What Biden does with tax rates or Trump does with tariffs will matter at the margin, but businesses adapt rapidly to policy changes. If you’re fearful of the damage that a tax-and-spend Democratic administration can do, consider this: Since World War II, gross national product has grown 1.6 times as fast under Democratic presidents as under Republicans.
Stock market returns, too, favor the Democrats. If you’re inclined to make a sector bet based on politics, consider some recent history. Trump’s 2016 victory was thought to be good for fossil fuel companies, but Exxon Mobil shares have fallen 60% since he was elected. Coal producer Peabody Energy is down 85% since it emerged from bankruptcy in 2017.
“Politics is a variable, but it’s not a priority variable,” says Ward Brown, a research analyst at Argent Capital Management. “There’s not enough impact on future earnings from who’s in office.”
“Consider this, too: If you see a poll saying, for example, that Biden is likely to win in November, that information’s available to all other investors. It’s already priced into the stock of, say, an electric-vehicle company that might benefit from Biden’s energy policies.
“Current market values reflect what investors expect to happen in the future,” says Wes Crill, senior researcher at Dimensional Fund Advisors. “Whatever your expectations are about the future for any important event, it’s unlikely to benefit you as an investor.”
Interestingly, Argent is an active money manager while Dimensional runs passive funds.

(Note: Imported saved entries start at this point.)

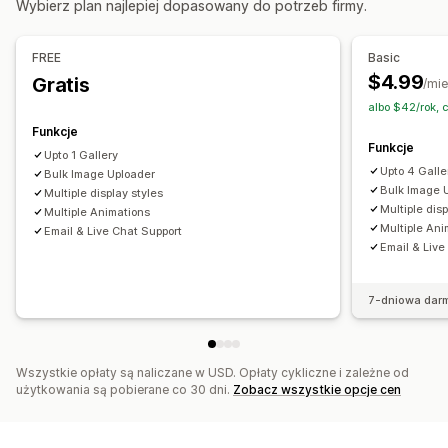
Wybierz plan najlepiej dopasowany do potrzeb firmy.
Style niestandardowe
Niestandardowy CSS
Pozycja ikony
Przesyłanie zbiorcze
Edytor „przeciągnij i upuść”
FREE
Basic
Zmiana rozmiaru obrazów
Ochrona obrazu
Napisy
$4.99
Gratis
/mie
Pozycjonowanie stron
Powiększenie obrazu
albo $42/rok,
Efekt najechania kursorem
Funkcje
Funkcje
Responsywność na urządzeniach mobilnych
Upto 1 Gallery
Upto 4 Galle
Bulk Image Uploader
Tagi produktów dostępnych do zakupu
Bulk Image 
Multiple display styles
Udostępnianie w mediach społecznościowych
Multiple disp
Multiple Animations
Multiple Ani
Wielojęzyczne
Email & Live Chat Support
Email & Live
7-dniowa dar
Wszystkie opłaty są naliczane w USD. Opłaty cykliczne i zależne od
użytkowania są pobierane co 30 dni.
Zobacz wszystkie opcje cen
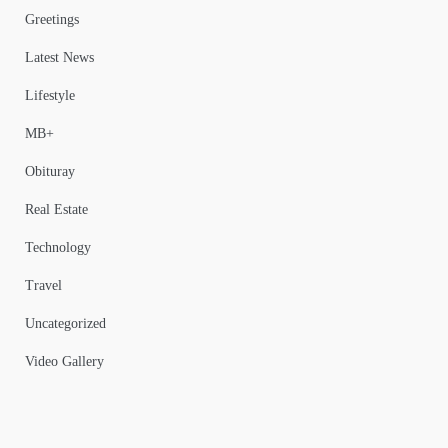
Greetings
Latest News
Lifestyle
MB+
Obituray
Real Estate
Technology
Travel
Uncategorized
Video Gallery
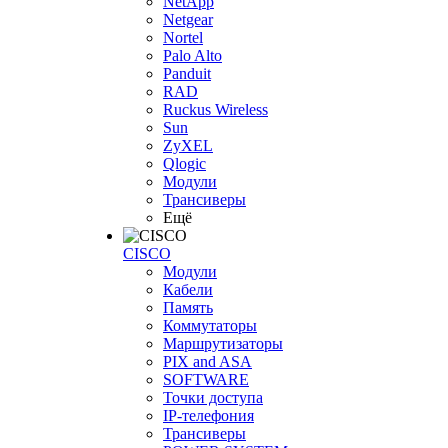
NetApp
Netgear
Nortel
Palo Alto
Panduit
RAD
Ruckus Wireless
Sun
ZyXEL
Qlogic
Модули
Трансиверы
Ещё
CISCO
Модули
Кабели
Память
Коммутаторы
Маршрутизаторы
PIX and ASA
SOFTWARE
Точки доступа
IP-телефония
Трансиверы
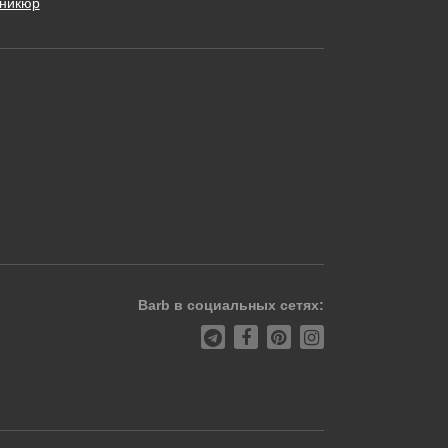
никюр
Barb в социальных сетях:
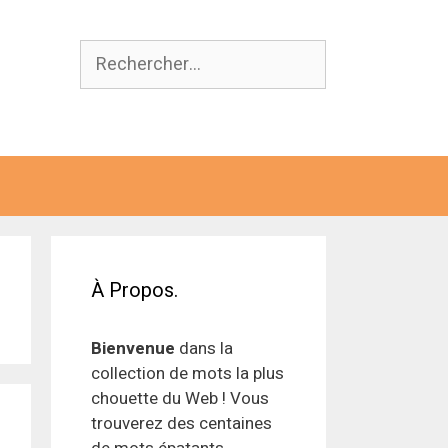
Rechercher :
À Propos.
Bienvenue
dans la
collection de mots la plus
chouette du Web ! Vous
trouverez des centaines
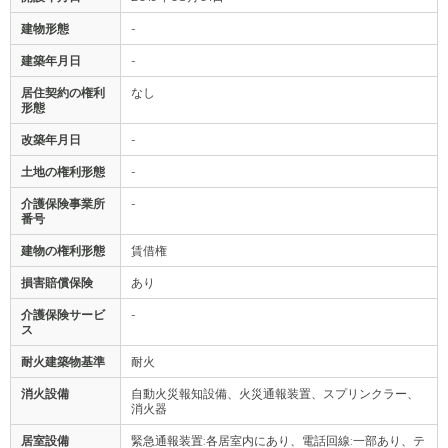
建物形態
-
建築年月日
-
居住契約の権利
なし
形態
改築年月日
-
土地の権利形態
-
介護保険事業所
-
番号
建物の権利形態
賃借権
損害賠償保険
あり
介護保険サービ
-
ス
耐火建築物基準
耐火
消火設備
自動火災報知設備、火災通報装置、スプリンクラー、
消火器
居室設備
緊急通報装置:各居室内にあり、電話回線:一部あり、テ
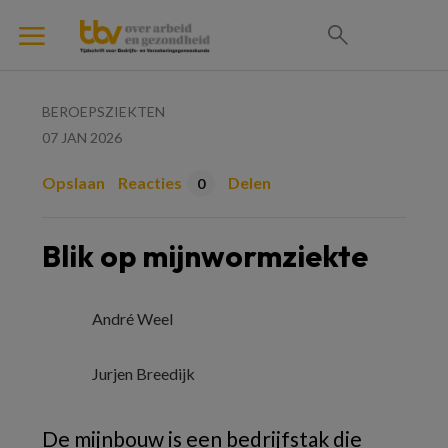
BEROEPSZIEKTEN
07 JAN 2026
Opslaan
Reacties
Delen
0
Blik op mijnwormziekte
André Weel
Jurjen Breedijk
De mijnbouw is een bedrijfstak die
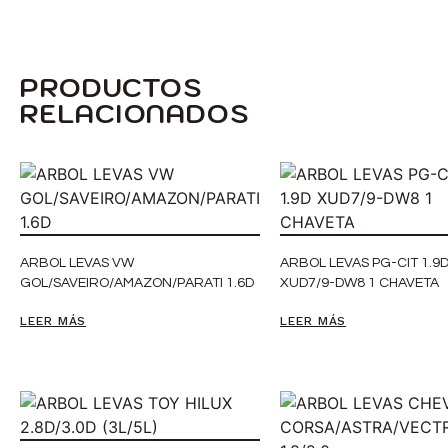
PRODUCTOS
RELACIONADOS
ARBOL LEVAS VW
ARBOL LEVAS PG-CIT 1.9
GOL/SAVEIRO/AMAZON/PARATI 1.6D
XUD7/9-DW8 1 CHAVETA
LEER MÁS
LEER MÁS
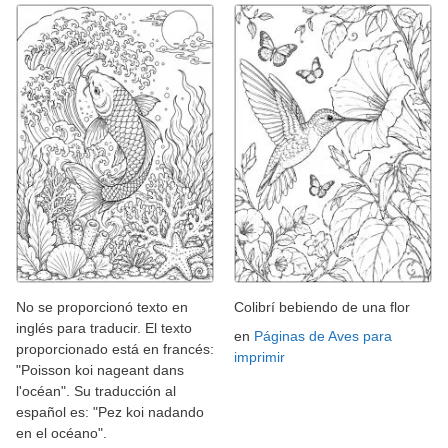
No se proporcionó texto en
Colibrí bebiendo de una flor
inglés para traducir. El texto
en
Páginas de Aves para
proporcionado está en francés:
imprimir
"Poisson koi nageant dans
l'océan". Su traducción al
español es: "Pez koi nadando
en el océano".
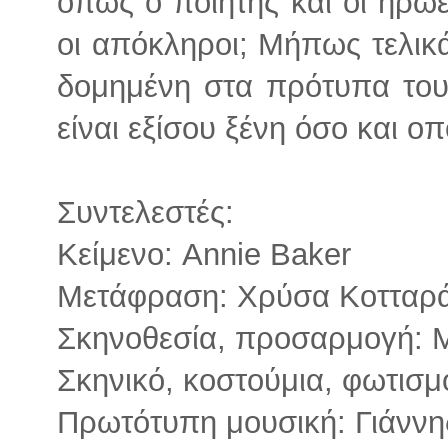
όπως ο ποιητής και οι ήρωε
οι απόκληροι; Μήπως τελικά
δομημένη στα πρότυπα του
είναι εξίσου ξένη όσο και ο
Συντελεστές:
Κείμενο: Annie Baker
Μετάφραση: Χρύσα Κοτταρ
Σκηνοθεσία, προσαρμογή: 
Σκηνικό, κοστούμια, φωτισ
Πρωτότυπη μουσική: Γιάννη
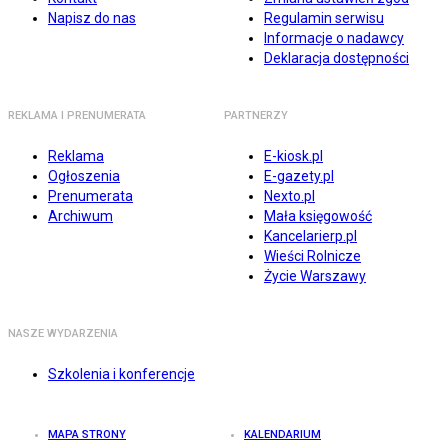
Napisz do nas
Regulamin serwisu
Informacje o nadawcy
Deklaracja dostępności
REKLAMA I PRENUMERATA
PARTNERZY
Reklama
E-kiosk.pl
Ogłoszenia
E-gazety.pl
Prenumerata
Nexto.pl
Archiwum
Mała księgowość
Kancelarierp.pl
Wieści Rolnicze
Życie Warszawy
NASZE WYDARZENIA
Szkolenia i konferencje
MAPA STRONY
KALENDARIUM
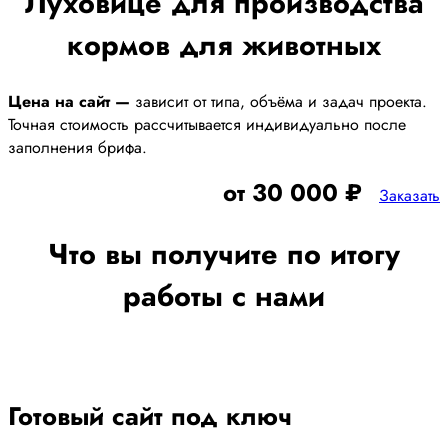
Луховице для производства
кормов для животных
Цена на сайт —
зависит от типа, объёма и задач проекта.
Точная стоимость рассчитывается индивидуально после
заполнения брифа.
от 30 000 ₽
Заказать
Что вы получите по итогу
работы с нами
Готовый сайт под ключ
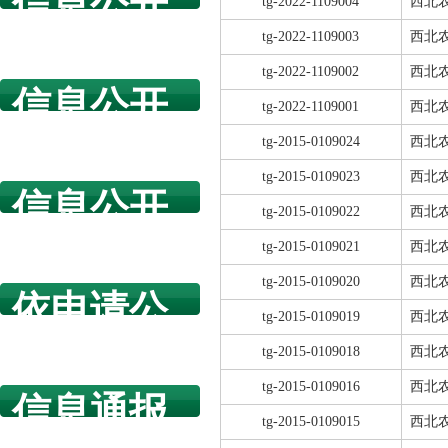
信息公开
tg-2022-1109004
西北
指南
tg-2022-1109003
西北
tg-2022-1109002
西北
信息公开
tg-2022-1109001
西北
年度报告
tg-2015-0109024
西北
tg-2015-0109023
西北
信息公开
tg-2015-0109022
西北
规章制度
tg-2015-0109021
西北
tg-2015-0109020
西北
依申请公
tg-2015-0109019
西北
开
tg-2015-0109018
西北
tg-2015-0109016
西北
信息通报
tg-2015-0109015
西北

Both agree that political predictions are a poor way to make investment decisions.
Nevertheless, researchers have found that investors become more bullish, and follow sound strategies, when their political party is in power. They lose confidence and make worse decision when the opposite party is in control.
Don McArthur, senior investment strategist at Commerce Trust Co., watches the polls for clues about which way economic policy might tilt next year, but he hasn’t used them to make portfolio decisions.
For one thing, it’s not yet clear which party will control the Senate, which will affect the president’s ability to enact his agenda. For another, McArthur figures the market will be driven by forces much stronger than politics.
“We have to remember we’re in a global pandemic,” he said. “The path of the virus, as well as progress on health care and vaccines, is more impactful to the outlook for equity markets than the presidential election.”
In the next six weeks, every self-respecting investment guru will feel a duty to opine on how the election’s outcome will affect the market. When that sort of commentary pops up on your TV screen, do your portfolio a favor and change the channel.